» WHAT YOU WILL DO: Go to the line that contains "1112 788 318.7" and extract it along with every line after it, exactly, through the end of the data below.

Scene geometry reasoning data

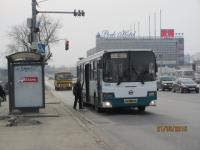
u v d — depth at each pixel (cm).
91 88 3027
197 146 1398
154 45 16588
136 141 1548
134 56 2622
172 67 15500
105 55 2608
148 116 2475
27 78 2561
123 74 2611
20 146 1388
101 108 2798
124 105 2609
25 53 2547
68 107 3275
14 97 2558
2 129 1861
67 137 1584
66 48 4738
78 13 3591
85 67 3262
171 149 1358
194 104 3419
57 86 8044
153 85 2633
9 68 2556
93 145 1394
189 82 5797
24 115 2462
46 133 1709
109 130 1886
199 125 1962
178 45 17212
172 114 2559
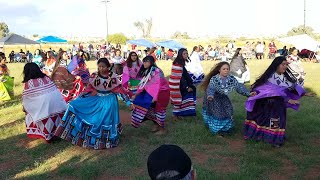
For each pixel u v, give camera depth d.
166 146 2.14
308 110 9.97
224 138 7.71
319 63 28.48
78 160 6.71
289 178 5.78
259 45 34.81
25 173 6.21
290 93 7.34
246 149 7.03
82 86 10.27
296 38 30.92
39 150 7.28
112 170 6.21
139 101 7.90
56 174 6.12
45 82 7.68
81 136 7.29
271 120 7.10
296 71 12.22
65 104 7.91
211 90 7.64
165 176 2.02
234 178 5.63
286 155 6.68
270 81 7.14
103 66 7.24
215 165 6.32
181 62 9.00
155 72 7.85
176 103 9.12
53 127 7.64
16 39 29.23
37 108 7.52
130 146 7.37
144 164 6.45
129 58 10.28
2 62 12.91
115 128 7.38
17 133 8.51
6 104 12.40
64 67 10.35
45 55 19.00
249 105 7.19
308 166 6.22
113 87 7.38
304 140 7.47
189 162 2.10
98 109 7.30
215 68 7.69
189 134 7.99
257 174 5.88
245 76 15.37
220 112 7.76
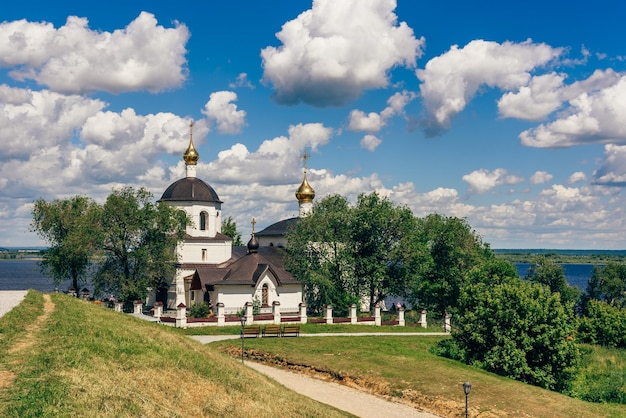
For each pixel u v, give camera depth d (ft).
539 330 149.59
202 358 97.96
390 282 244.63
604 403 137.80
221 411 75.87
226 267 235.61
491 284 202.90
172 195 246.06
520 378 146.30
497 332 152.05
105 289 223.92
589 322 227.61
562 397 124.88
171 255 227.40
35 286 551.59
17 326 89.71
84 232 215.92
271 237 278.05
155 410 67.41
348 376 130.62
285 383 127.13
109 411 61.98
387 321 211.61
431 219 274.98
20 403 57.26
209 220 248.52
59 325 93.30
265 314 207.21
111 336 92.48
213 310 210.18
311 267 233.35
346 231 243.19
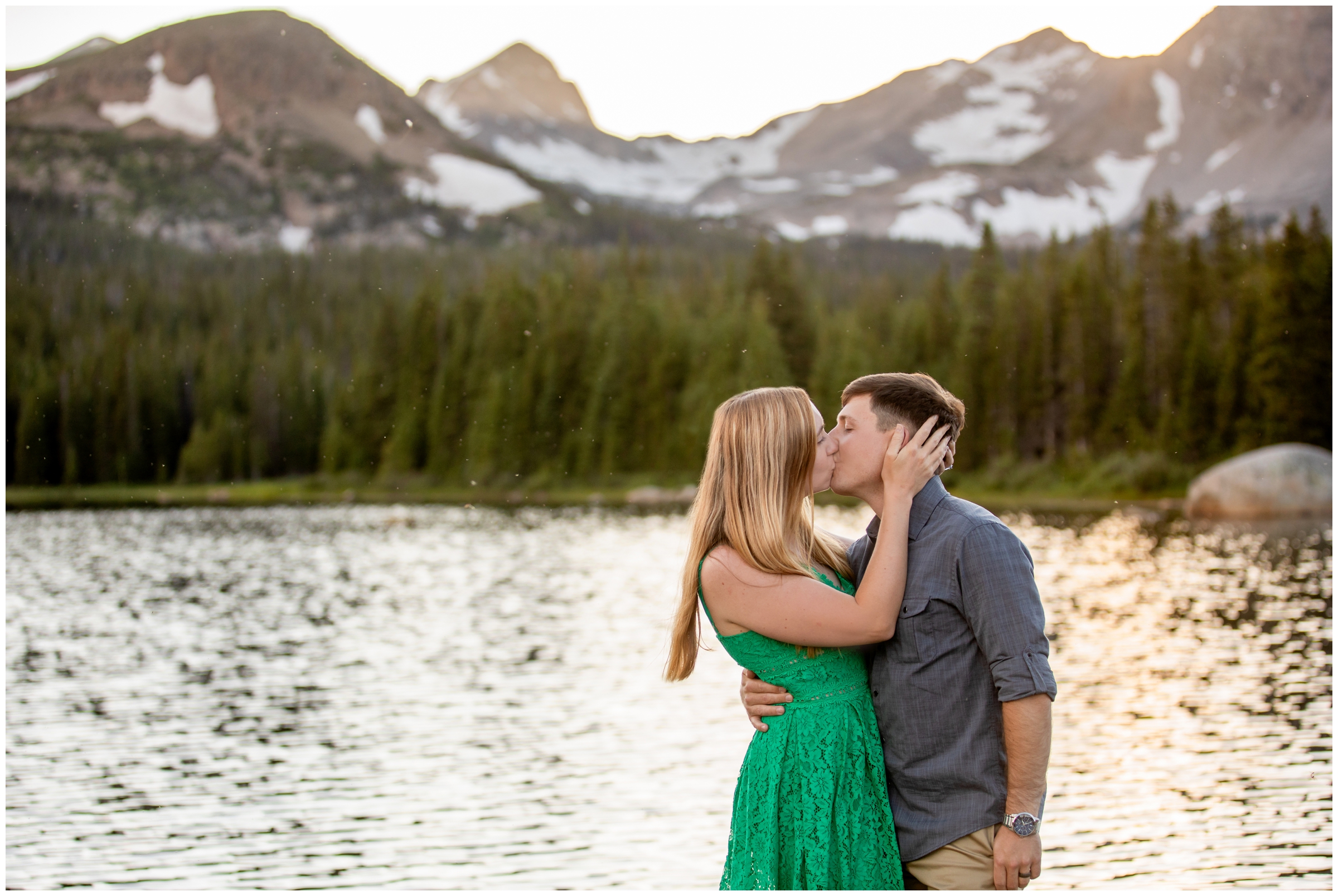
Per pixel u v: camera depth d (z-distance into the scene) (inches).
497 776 345.1
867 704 109.2
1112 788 318.7
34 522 1904.5
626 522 1674.5
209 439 3056.1
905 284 3164.4
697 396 2464.3
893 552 104.3
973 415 2246.6
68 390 3051.2
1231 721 390.9
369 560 1144.8
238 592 876.6
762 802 108.0
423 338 2955.2
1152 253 2311.8
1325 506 1413.6
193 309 3905.0
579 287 2977.4
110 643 627.8
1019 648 100.0
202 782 347.6
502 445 2664.9
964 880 103.9
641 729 399.9
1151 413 2149.4
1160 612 647.8
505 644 597.3
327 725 419.5
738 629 109.7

» ANSWER SPACE:
1112 788 318.7
34 522 1904.5
626 522 1674.5
209 439 3056.1
905 284 3164.4
697 396 2464.3
893 552 104.3
973 415 2246.6
68 390 3051.2
1231 721 390.9
369 560 1144.8
238 592 876.6
762 802 108.0
423 338 2955.2
1152 253 2311.8
1325 506 1413.6
193 309 3905.0
579 287 2977.4
110 643 627.8
1019 648 100.0
202 782 347.6
502 445 2664.9
964 880 103.9
641 729 399.9
1151 413 2149.4
1160 612 647.8
505 644 597.3
327 725 419.5
738 629 109.7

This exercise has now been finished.